§ TASK INSTRUCTIONS
All the lines below need to be output exactly, apart from any images.

§ RECORDS FOR THE TASK

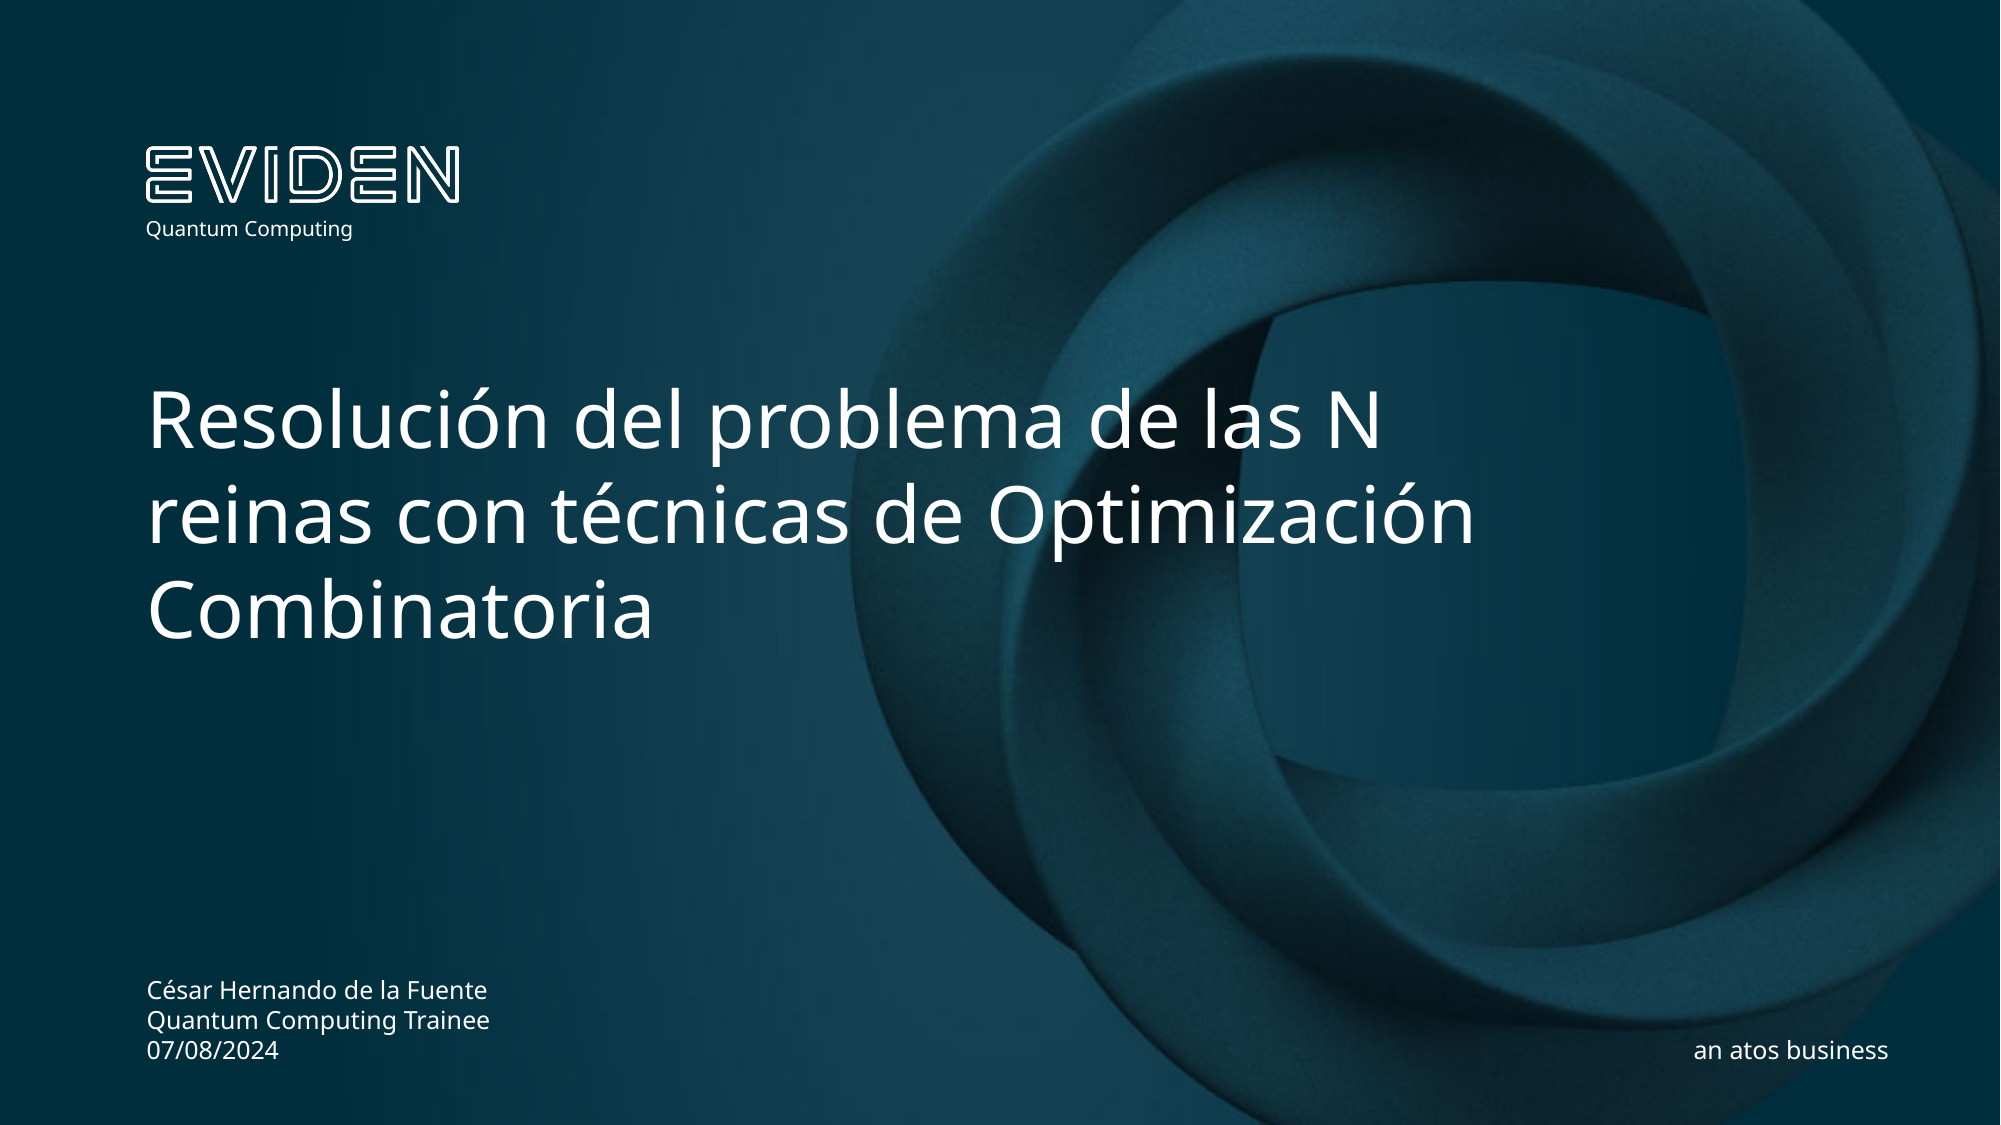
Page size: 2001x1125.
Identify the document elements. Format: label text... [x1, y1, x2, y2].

title Resolución del problema de las N reinas con técnicas de Optimización Combinatoria [131, 468, 1632, 655]
picture [245, 405, 274, 448]
picture [147, 147, 191, 202]
picture [265, 147, 277, 202]
picture [351, 147, 396, 202]
picture [283, 405, 321, 448]
picture [290, 147, 342, 202]
picture [154, 392, 192, 447]
picture [401, 0, 2000, 1125]
picture [354, 406, 389, 448]
picture [333, 388, 339, 447]
picture [199, 147, 256, 202]
list César Hernando de la Fuente Quantum Computing Trainee 07/08/2024 [146, 962, 672, 1065]
picture [201, 405, 236, 448]
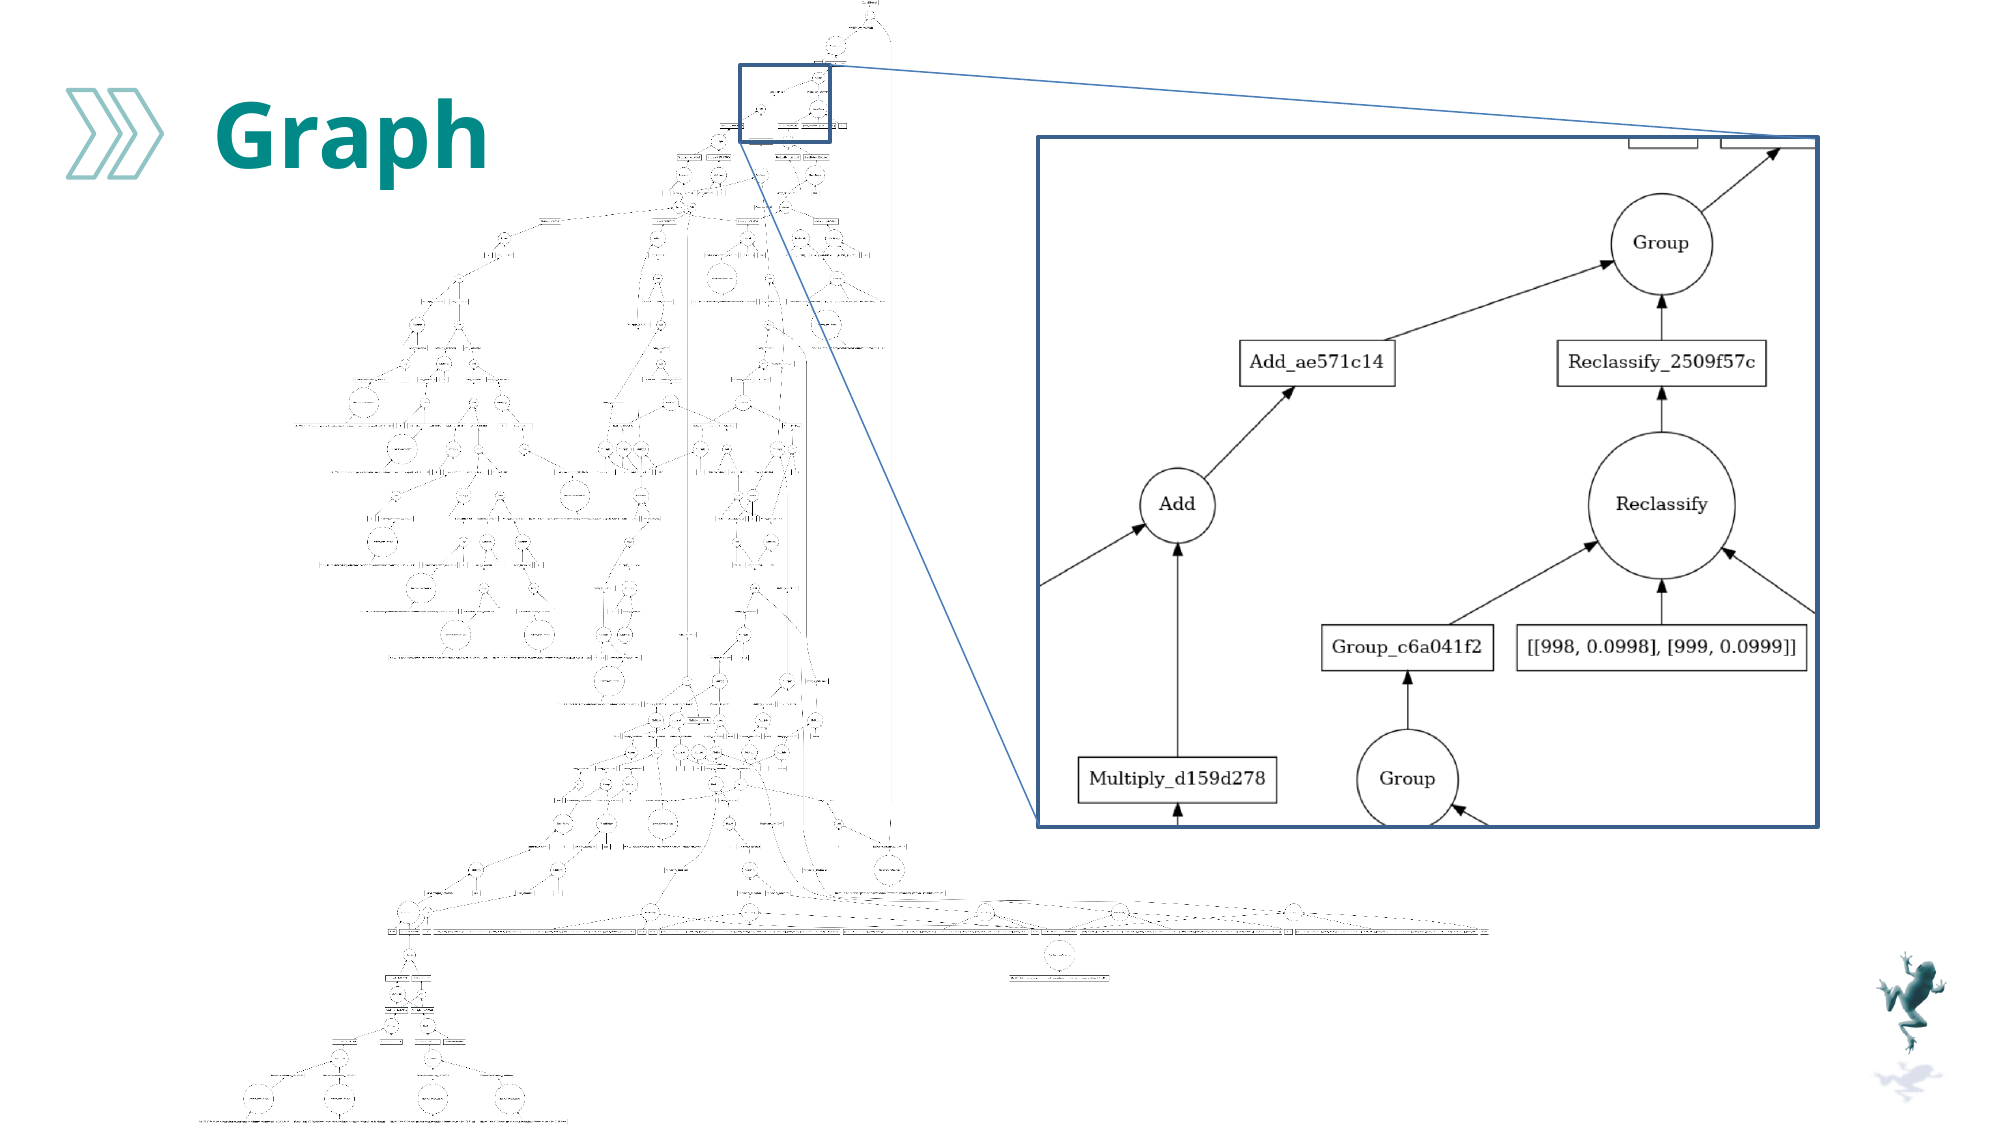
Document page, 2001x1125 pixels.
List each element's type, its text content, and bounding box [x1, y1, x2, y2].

text_box Graph [1493, 45, 1906, 233]
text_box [739, 64, 1816, 827]
picture [197, 0, 1489, 1125]
picture [1868, 951, 1947, 1105]
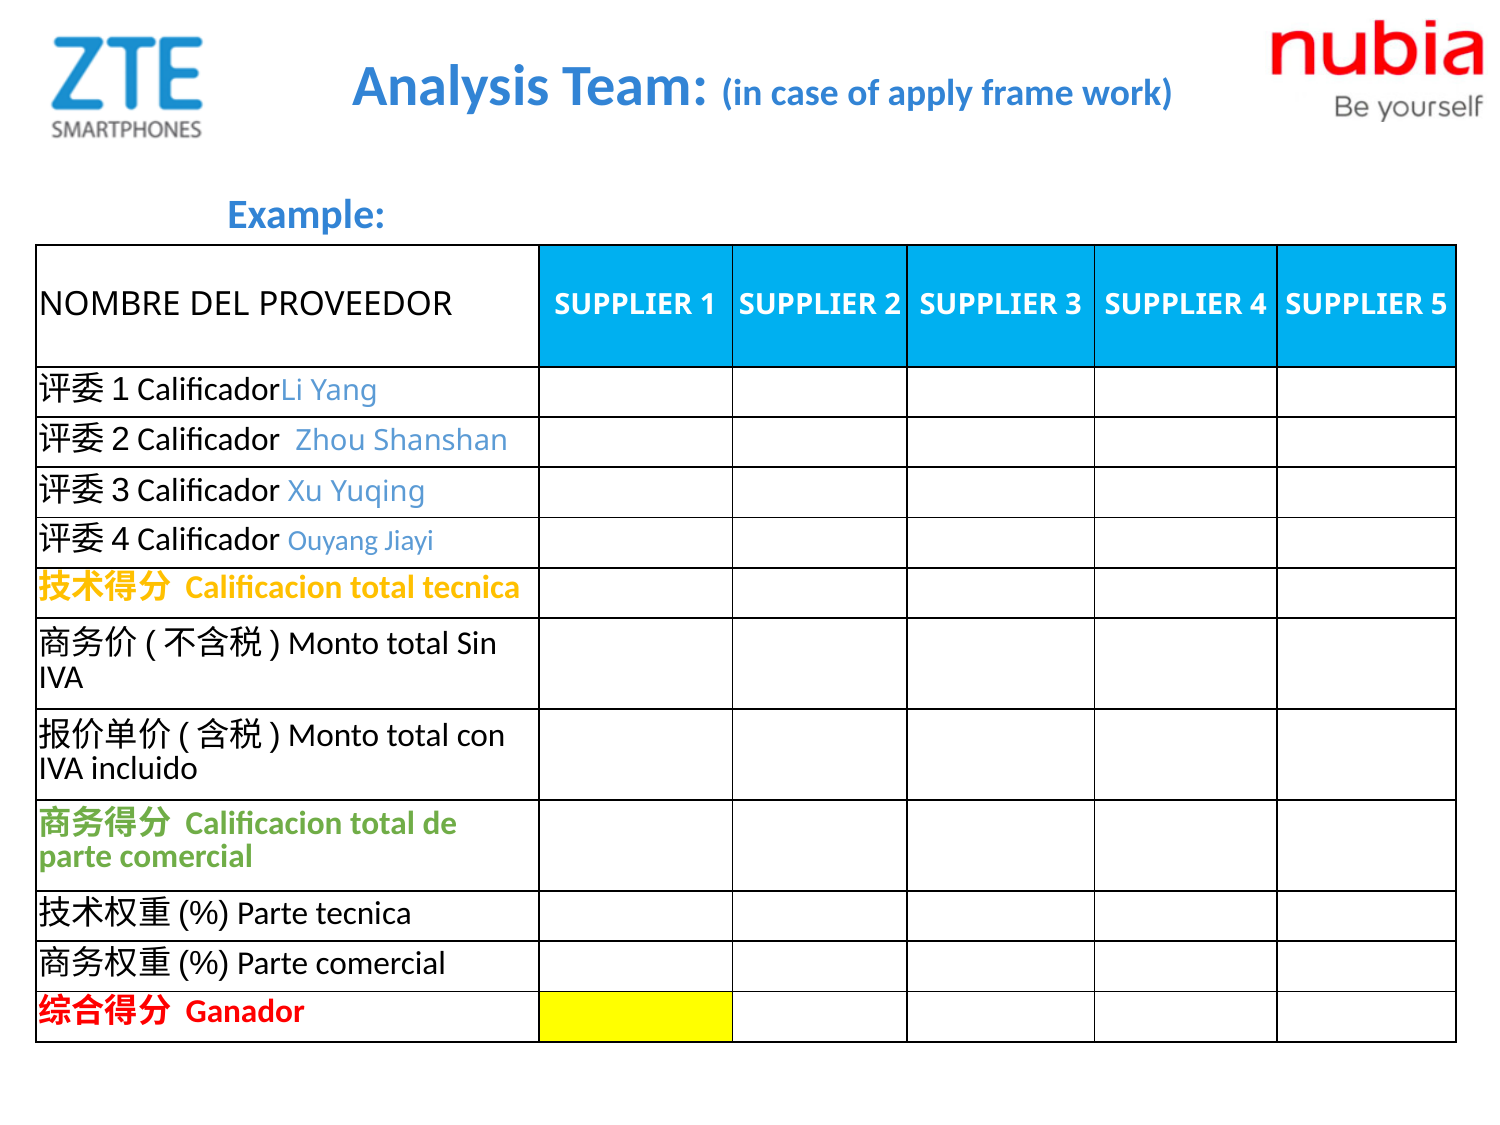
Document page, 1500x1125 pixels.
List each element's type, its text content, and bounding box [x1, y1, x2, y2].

table_header SUPPLIER 5 [1278, 246, 1455, 366]
table_cell [733, 468, 906, 517]
table_cell [733, 992, 906, 1041]
table_cell 商务权重(%) Parte comercial [37, 942, 538, 991]
table_cell [908, 468, 1094, 517]
table_cell [1095, 710, 1276, 799]
table_cell [1278, 368, 1455, 416]
table_cell [1278, 569, 1455, 617]
table_cell [1095, 892, 1276, 940]
table_cell [733, 418, 906, 466]
table_cell 商务得分 Calificacion total de parte comercial [37, 801, 538, 890]
table_cell [733, 892, 906, 940]
text_box Example: [0, 179, 717, 245]
table_cell [1095, 569, 1276, 617]
table_cell [1095, 518, 1276, 567]
picture [1262, 18, 1488, 122]
table_cell [1278, 892, 1455, 940]
table_cell 评委1 CalificadorLi Yang [37, 368, 538, 416]
table_cell [1278, 418, 1455, 466]
table_cell [733, 801, 906, 890]
table_cell [908, 569, 1094, 617]
table_cell [540, 892, 732, 940]
table_cell 评委4 Calificador Ouyang Jiayi [37, 518, 538, 567]
table_cell [1278, 518, 1455, 567]
table_cell [1095, 468, 1276, 517]
table_cell [908, 892, 1094, 940]
table_cell 评委2 Calificador Zhou Shanshan [37, 418, 538, 466]
table_cell [1095, 801, 1276, 890]
picture [12, 18, 218, 147]
table_cell 商务价(不含税) Monto total Sin IVA [37, 619, 538, 708]
table_cell [1278, 710, 1455, 799]
table_cell [733, 942, 906, 991]
table_cell [733, 710, 906, 799]
table_cell 报价单价(含税) Monto total con IVA incluido [37, 710, 538, 799]
table_cell [908, 518, 1094, 567]
table_cell [733, 569, 906, 617]
table_cell [908, 368, 1094, 416]
table_cell [540, 801, 732, 890]
table_cell [540, 619, 732, 708]
table_cell [540, 710, 732, 799]
table_header NOMBRE DEL PROVEEDOR [37, 246, 538, 366]
table_cell [540, 368, 732, 416]
table_cell [1095, 992, 1276, 1041]
table_cell 技术得分 Calificacion total tecnica [37, 569, 538, 617]
table_cell [1095, 942, 1276, 991]
table_cell [908, 619, 1094, 708]
table_cell [1278, 619, 1455, 708]
table_cell [1095, 368, 1276, 416]
table_header SUPPLIER 1 [540, 246, 732, 366]
table_cell [1095, 619, 1276, 708]
table_cell 技术权重(%) Parte tecnica [37, 892, 538, 940]
table_cell [908, 418, 1094, 466]
table_header SUPPLIER 2 [733, 246, 906, 366]
table_header SUPPLIER 4 [1095, 246, 1276, 366]
table_cell 评委3 Calificador Xu Yuqing [37, 468, 538, 517]
table_cell [540, 992, 732, 1041]
table_cell [540, 418, 732, 466]
table_cell [733, 368, 906, 416]
table_cell [540, 942, 732, 991]
table_cell [1278, 801, 1455, 890]
table_cell [733, 518, 906, 567]
table_cell [1095, 418, 1276, 466]
text_box Analysis Team: (in case of apply frame work) [337, 39, 1202, 125]
table_cell [540, 518, 732, 567]
table_cell [733, 619, 906, 708]
table_header SUPPLIER 3 [908, 246, 1094, 366]
table_cell [1278, 992, 1455, 1041]
table_cell [540, 468, 732, 517]
table_cell [908, 801, 1094, 890]
table_cell [1278, 942, 1455, 991]
table_cell [1278, 468, 1455, 517]
table_cell 综合得分 Ganador [37, 992, 538, 1041]
table_cell [908, 710, 1094, 799]
table_cell [908, 942, 1094, 991]
table_cell [908, 992, 1094, 1041]
table_cell [540, 569, 732, 617]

§ EXPECTED OUTPUT
Page size: 2001x1125.
Identify the document elements. Format: label text... [x1, y1, x2, y2].

title Resolución del problema de las N reinas con técnicas de Optimización Combinatoria [131, 468, 1632, 655]
picture [245, 405, 274, 448]
picture [147, 147, 191, 202]
picture [265, 147, 277, 202]
picture [351, 147, 396, 202]
picture [283, 405, 321, 448]
picture [290, 147, 342, 202]
picture [154, 392, 192, 447]
picture [401, 0, 2000, 1125]
picture [354, 406, 389, 448]
picture [333, 388, 339, 447]
picture [199, 147, 256, 202]
list César Hernando de la Fuente Quantum Computing Trainee 07/08/2024 [146, 962, 672, 1065]
picture [201, 405, 236, 448]
Document page, 2001x1125 pixels.
List each element's type, its text content, and bounding box [x1, y1, x2, y2].

text_box Graph [1493, 45, 1906, 233]
text_box [739, 64, 1816, 827]
picture [197, 0, 1489, 1125]
picture [1868, 951, 1947, 1105]
Document page, 1500x1125 pixels.
List each element's type, its text content, and bounding box [x1, y1, x2, y2].

table_header SUPPLIER 5 [1278, 246, 1455, 366]
table_cell [733, 468, 906, 517]
table_cell [733, 992, 906, 1041]
table_cell 商务权重(%) Parte comercial [37, 942, 538, 991]
table_cell [908, 468, 1094, 517]
table_cell [1095, 710, 1276, 799]
table_cell [1278, 368, 1455, 416]
table_cell [1278, 569, 1455, 617]
table_cell [1095, 892, 1276, 940]
table_cell [733, 418, 906, 466]
table_cell 商务得分 Calificacion total de parte comercial [37, 801, 538, 890]
table_cell [733, 892, 906, 940]
text_box Example: [0, 179, 717, 245]
table_cell [1095, 569, 1276, 617]
table_cell [1095, 518, 1276, 567]
picture [1262, 18, 1488, 122]
table_cell [1278, 892, 1455, 940]
table_cell 评委1 CalificadorLi Yang [37, 368, 538, 416]
table_cell [1278, 418, 1455, 466]
table_cell [733, 801, 906, 890]
table_cell [908, 569, 1094, 617]
table_cell [540, 892, 732, 940]
table_cell 评委4 Calificador Ouyang Jiayi [37, 518, 538, 567]
table_cell [1278, 518, 1455, 567]
table_cell [1095, 468, 1276, 517]
table_cell [908, 892, 1094, 940]
table_cell 评委2 Calificador Zhou Shanshan [37, 418, 538, 466]
table_cell [1095, 801, 1276, 890]
picture [12, 18, 218, 147]
table_cell 商务价(不含税) Monto total Sin IVA [37, 619, 538, 708]
table_cell [1278, 710, 1455, 799]
table_cell [733, 942, 906, 991]
table_cell [733, 710, 906, 799]
table_cell 报价单价(含税) Monto total con IVA incluido [37, 710, 538, 799]
table_cell [908, 518, 1094, 567]
table_cell [733, 569, 906, 617]
table_cell [908, 368, 1094, 416]
table_cell [540, 801, 732, 890]
table_cell [540, 619, 732, 708]
table_cell [540, 710, 732, 799]
table_header NOMBRE DEL PROVEEDOR [37, 246, 538, 366]
table_cell [540, 368, 732, 416]
table_cell [1095, 992, 1276, 1041]
table_cell 技术得分 Calificacion total tecnica [37, 569, 538, 617]
table_cell [1095, 942, 1276, 991]
table_cell [908, 619, 1094, 708]
table_cell [1278, 619, 1455, 708]
table_cell [1095, 368, 1276, 416]
table_header SUPPLIER 1 [540, 246, 732, 366]
table_cell [1095, 619, 1276, 708]
table_cell 技术权重(%) Parte tecnica [37, 892, 538, 940]
table_cell [908, 418, 1094, 466]
table_header SUPPLIER 2 [733, 246, 906, 366]
table_header SUPPLIER 4 [1095, 246, 1276, 366]
table_cell 评委3 Calificador Xu Yuqing [37, 468, 538, 517]
table_cell [540, 992, 732, 1041]
table_cell [540, 418, 732, 466]
table_cell [733, 368, 906, 416]
table_cell [540, 942, 732, 991]
table_cell [1278, 801, 1455, 890]
table_cell [733, 518, 906, 567]
table_cell [1095, 418, 1276, 466]
text_box Analysis Team: (in case of apply frame work) [337, 39, 1202, 125]
table_cell [540, 518, 732, 567]
table_cell [733, 619, 906, 708]
table_header SUPPLIER 3 [908, 246, 1094, 366]
table_cell [1278, 992, 1455, 1041]
table_cell [540, 468, 732, 517]
table_cell [908, 801, 1094, 890]
table_cell [1278, 942, 1455, 991]
table_cell [1278, 468, 1455, 517]
table_cell 综合得分 Ganador [37, 992, 538, 1041]
table_cell [908, 710, 1094, 799]
table_cell [908, 942, 1094, 991]
table_cell [908, 992, 1094, 1041]
table_cell [540, 569, 732, 617]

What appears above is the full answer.